In radiation protection, there is a special concern for a fetus (pregnancy) and small children (breastfeeding) due to their higher radiosensitivity. General rules for obtaining information about pregnancy status must be established and followed as locally implemented. Neither pregnancy nor breastfeeding are absolute contraindications for imaging using ionizing radiation, but require careful considerations for the justification. The need to support the diagnosis of parkinsonian syndromes with SPECT or PET examinations rarely apply to pregnant or breastfeeding patients.

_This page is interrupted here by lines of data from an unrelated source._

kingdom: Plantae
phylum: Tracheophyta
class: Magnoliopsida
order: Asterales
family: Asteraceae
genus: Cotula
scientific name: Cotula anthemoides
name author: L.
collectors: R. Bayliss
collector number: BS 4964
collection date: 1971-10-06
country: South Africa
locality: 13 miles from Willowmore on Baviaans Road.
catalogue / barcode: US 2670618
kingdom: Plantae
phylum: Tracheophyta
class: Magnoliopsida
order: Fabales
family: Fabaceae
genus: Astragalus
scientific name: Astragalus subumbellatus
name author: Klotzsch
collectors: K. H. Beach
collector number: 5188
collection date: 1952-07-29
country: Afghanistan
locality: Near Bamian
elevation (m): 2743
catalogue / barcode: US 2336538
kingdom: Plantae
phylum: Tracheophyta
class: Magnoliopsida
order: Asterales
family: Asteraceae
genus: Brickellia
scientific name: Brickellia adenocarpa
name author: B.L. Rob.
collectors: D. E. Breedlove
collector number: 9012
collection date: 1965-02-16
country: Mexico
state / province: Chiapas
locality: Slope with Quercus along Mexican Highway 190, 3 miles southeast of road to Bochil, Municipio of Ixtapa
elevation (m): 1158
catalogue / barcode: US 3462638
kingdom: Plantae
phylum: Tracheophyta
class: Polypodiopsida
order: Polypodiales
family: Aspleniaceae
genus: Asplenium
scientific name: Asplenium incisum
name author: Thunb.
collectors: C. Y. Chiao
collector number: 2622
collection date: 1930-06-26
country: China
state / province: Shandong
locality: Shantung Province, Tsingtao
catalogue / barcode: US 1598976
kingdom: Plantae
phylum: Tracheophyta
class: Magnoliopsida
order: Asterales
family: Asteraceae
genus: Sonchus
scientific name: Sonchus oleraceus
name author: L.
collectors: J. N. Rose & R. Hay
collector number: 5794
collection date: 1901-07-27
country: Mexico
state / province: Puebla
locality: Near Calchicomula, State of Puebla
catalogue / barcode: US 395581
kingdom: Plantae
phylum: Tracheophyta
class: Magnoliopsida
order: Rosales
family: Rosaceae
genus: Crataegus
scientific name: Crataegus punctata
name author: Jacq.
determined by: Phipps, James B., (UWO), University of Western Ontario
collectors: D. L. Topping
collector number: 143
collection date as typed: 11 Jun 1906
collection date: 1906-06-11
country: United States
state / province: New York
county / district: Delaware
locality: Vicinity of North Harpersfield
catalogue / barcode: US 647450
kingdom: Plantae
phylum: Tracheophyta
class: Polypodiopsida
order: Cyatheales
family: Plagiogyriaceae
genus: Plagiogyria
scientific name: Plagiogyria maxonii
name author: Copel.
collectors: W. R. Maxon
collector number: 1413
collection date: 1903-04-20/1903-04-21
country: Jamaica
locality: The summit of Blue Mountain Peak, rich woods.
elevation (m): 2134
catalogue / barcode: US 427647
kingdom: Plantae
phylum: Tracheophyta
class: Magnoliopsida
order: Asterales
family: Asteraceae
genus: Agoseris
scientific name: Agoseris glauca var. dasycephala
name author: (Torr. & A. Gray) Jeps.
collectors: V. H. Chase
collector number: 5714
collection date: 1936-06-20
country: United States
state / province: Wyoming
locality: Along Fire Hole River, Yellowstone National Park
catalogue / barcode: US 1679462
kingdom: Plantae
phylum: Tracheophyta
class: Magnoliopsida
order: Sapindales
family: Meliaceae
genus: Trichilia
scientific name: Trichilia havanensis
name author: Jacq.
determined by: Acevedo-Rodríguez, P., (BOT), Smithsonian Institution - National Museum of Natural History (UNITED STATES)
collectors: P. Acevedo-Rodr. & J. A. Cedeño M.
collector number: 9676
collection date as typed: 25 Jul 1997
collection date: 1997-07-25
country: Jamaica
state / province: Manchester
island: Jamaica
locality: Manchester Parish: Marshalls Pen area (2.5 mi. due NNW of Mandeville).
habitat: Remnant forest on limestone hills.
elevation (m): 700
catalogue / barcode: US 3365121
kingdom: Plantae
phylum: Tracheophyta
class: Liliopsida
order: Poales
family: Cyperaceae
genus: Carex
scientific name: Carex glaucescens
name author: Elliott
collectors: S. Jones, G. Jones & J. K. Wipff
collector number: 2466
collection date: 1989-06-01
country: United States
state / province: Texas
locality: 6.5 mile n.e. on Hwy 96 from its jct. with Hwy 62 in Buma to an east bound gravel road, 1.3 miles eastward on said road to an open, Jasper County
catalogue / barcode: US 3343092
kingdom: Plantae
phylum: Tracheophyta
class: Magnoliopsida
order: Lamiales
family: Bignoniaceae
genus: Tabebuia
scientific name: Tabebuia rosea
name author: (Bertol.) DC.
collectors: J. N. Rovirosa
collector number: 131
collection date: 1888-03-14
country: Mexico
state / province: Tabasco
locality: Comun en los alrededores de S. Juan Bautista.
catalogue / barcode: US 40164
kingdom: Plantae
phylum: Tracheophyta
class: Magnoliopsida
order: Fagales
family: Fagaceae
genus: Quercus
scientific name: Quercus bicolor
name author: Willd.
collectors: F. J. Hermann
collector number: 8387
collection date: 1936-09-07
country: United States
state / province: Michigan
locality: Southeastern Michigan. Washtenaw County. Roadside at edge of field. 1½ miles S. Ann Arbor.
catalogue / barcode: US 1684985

However, like for any other diagnostic procedure in a female patient known or suspected to be pregnant, a clinical decision is necessary in which the benefits are weighed against the possible (hypothetical) harm. If the procedure consists of a static scan, it may be possible to reduce the activity (hence the absorbed dose to organs and effective dose) and prolong the acquisition time to maintain image quality; a reduction in image quality is not recommended.

Breastfeeding

Before administering radiopharmaceuticals to a mother who is breastfeeding, consideration should be given to the possibility of delaying the examination (administration of radionuclide) until the mother has ceased breastfeeding and to what is the most appropriate radiopharmaceutical choice, bearing in mind the possible secretion of activity in breast milk. Unfortunately, since these events are rare, the data available about this secretion is also sparse and often uncertain. Formally (in the terminology of radiation protection) the child is a “member of the public,” and therefore, the protection of the child is based on a dose constraint of 1 mSv (ICRP103, BSS, IAEA). This dose constraint is the combined result of an intake of radioactivity and a contact dose. Ideally, these two sources should be considered separately since contact dose might be eliminated if the mother expresses milk that can be given to the child by a third person. The recent IAEA Safety Guide, however, only gives recommendations that include both sources and are obviously different for tracers labeled with 123I, 11C, or 18F (crf IAEA Safety Guide, Appendix III) [162].